## [Extracted text]
American commentator (born 1988)

Michael Clifford Tracey (born August 8, 1988) is an American content creator and political commentator.

==Career ==
Between 2017-18 Tracey worked at The Young Turks. He later employed as an independent journalist.

== Reporting and views ==
Tracey supported Bernie Sanders in the 2016 Democratic primaries, and then advocated for "conscious abstention" in the 2016 presidential election. Tracey has been critical of Bill and Hillary Clinton. In 2020, he supported Tulsi Gabbard's Democratic presidential campaign.

Tracey has been critical of the Democratic Party, and of allegations of collusion between Donald Trump and Russia. During the first Trump administration, Tracey was a skeptic of allegations that Trump had engaged the Russian government to interfere in the 2016 election. According to a 2019 Vanity Fair article, Tracey "tried to quell the mob countless times", before Robert Mueller later "found no evidence of criminal conspiracy between Donald Trump and Moscow".

In June 2017, Congresswoman Maxine Waters walked away from an interview with Tracey and pushed aside his hand and microphone. The incident was captured on video. Tracey said that Waters had "initiated unwarranted physical contact" and "shoved" him, but that it was "not a violent shove".

In 2019, Tracey criticized an article by Kevin Poulsen in The Daily Beast, which revealed the identity and criminal history of a man who had allegedly created a modified video of House Speaker Nancy Pelosi that made her appear drunk.

Tracey was a recurring guest who defended left wing views on the Fox News program Tucker Carlson Tonight.

In 2021, The Daily Dot reported that Tracey "has been referred to by some as a 'Left Heretic,' a term used for self-described liberals who oppose, among other things, what they deem to be 'identity politics'". In April 2022, Justin Ling wrote in Foreign Policy that Tracey had questioned the authenticity of photos relating to the Bucha massacre as potential "war propaganda". In response, Tracey described Ling's article as a "smear" that took his comments "completely out of context"; arguing that his full tweet was an expression of concern that journalists had begun repeating Ukrainian government claims as fact, before they had been independently verified.

In 2024, Tracey occasionally substituted as host for journalist and commentator Glenn Greenwald's web news show System Update.

Prior to the 2024 presidential election (November 4), Tracey published an article in his newsletter in which he wrote that he had not voted for a major party candidate since 2008, which was to remain unchanged for 2024. He also wrote that he does not find third parties credible.

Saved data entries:
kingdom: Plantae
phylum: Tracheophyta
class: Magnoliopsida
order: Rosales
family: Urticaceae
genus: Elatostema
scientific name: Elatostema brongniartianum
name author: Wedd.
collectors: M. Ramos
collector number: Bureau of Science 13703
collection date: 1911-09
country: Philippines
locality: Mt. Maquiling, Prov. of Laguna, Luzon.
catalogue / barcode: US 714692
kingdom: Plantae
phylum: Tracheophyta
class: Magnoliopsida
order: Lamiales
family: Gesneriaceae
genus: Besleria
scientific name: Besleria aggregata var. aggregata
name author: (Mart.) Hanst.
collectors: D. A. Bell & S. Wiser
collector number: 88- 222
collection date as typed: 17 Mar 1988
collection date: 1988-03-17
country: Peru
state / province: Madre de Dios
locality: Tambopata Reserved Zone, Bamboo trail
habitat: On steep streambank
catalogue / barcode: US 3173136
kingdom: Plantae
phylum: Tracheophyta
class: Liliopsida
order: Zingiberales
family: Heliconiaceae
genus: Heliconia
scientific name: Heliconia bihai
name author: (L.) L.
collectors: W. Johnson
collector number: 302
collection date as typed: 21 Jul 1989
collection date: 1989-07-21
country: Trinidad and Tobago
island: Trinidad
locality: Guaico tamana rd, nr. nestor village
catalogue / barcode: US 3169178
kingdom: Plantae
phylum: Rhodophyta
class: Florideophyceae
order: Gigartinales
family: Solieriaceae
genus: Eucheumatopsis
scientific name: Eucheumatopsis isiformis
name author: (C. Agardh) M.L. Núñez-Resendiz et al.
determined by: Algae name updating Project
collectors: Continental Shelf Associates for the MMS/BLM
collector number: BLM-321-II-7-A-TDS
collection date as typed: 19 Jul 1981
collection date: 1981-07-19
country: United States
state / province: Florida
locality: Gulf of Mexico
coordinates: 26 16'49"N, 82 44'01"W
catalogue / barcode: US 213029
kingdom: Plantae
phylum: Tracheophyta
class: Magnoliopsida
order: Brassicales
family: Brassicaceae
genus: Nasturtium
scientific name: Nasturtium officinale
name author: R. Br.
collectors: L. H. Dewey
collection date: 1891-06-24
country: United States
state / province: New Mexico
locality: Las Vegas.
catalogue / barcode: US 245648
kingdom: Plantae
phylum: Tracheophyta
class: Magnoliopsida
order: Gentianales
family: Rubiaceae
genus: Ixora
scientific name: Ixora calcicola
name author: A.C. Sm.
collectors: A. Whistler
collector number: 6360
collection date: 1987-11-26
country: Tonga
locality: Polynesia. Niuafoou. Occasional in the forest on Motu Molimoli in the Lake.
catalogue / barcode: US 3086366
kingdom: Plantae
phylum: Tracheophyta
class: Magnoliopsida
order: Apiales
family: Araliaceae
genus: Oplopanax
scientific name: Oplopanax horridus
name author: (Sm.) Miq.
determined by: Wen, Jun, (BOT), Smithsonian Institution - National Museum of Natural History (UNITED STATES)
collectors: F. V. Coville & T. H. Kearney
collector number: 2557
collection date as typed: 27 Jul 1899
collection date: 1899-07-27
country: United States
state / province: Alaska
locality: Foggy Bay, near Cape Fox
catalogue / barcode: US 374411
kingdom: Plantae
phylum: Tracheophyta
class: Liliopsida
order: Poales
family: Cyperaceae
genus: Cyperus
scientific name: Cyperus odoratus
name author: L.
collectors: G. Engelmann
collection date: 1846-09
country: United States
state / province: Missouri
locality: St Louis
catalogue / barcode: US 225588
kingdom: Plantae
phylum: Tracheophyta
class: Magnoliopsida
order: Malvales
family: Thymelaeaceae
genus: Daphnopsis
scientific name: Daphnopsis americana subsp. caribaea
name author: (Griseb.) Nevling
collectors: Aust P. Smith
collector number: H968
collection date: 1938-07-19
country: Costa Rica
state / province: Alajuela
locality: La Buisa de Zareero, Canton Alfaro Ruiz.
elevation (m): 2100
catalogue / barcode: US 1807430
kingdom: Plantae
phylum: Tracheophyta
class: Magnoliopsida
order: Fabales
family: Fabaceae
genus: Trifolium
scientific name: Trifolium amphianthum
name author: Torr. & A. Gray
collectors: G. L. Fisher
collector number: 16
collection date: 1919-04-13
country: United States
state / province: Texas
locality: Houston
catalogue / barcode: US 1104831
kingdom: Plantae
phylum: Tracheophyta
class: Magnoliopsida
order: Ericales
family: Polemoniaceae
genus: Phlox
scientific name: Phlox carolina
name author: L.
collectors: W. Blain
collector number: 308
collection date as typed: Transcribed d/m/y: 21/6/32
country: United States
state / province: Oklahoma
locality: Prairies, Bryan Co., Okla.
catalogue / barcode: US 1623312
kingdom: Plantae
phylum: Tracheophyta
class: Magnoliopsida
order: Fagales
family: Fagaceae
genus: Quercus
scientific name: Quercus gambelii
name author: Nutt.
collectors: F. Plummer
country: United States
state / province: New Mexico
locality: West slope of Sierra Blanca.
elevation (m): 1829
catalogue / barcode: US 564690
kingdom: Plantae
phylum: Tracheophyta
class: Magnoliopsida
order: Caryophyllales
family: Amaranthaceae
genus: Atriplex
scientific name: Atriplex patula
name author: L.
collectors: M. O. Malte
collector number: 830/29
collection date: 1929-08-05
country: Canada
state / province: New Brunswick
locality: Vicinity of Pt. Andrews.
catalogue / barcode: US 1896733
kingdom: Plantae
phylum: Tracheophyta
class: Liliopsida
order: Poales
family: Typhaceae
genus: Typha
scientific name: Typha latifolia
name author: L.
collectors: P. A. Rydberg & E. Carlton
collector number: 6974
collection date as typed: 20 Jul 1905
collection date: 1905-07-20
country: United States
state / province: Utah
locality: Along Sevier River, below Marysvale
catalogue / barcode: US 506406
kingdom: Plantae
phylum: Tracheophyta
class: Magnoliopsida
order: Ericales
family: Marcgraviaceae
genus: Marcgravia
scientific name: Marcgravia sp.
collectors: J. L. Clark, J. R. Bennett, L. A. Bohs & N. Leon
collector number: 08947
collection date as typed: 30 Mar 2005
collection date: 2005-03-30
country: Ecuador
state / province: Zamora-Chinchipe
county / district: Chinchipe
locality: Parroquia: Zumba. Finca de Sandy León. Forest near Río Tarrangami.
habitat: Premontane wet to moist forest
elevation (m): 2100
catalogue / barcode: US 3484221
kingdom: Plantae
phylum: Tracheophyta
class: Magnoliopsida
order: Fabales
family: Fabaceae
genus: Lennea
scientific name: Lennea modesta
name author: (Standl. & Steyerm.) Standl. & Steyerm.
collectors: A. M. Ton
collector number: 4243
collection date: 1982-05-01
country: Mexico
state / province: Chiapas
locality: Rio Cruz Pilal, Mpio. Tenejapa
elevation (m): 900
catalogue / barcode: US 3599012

## [What to do]
According to the article on Michael Tracey, which web news show did he occasionally host as a substitute in 2024?

## [Task solution]
System Update, Glenn Greenwald's web news show.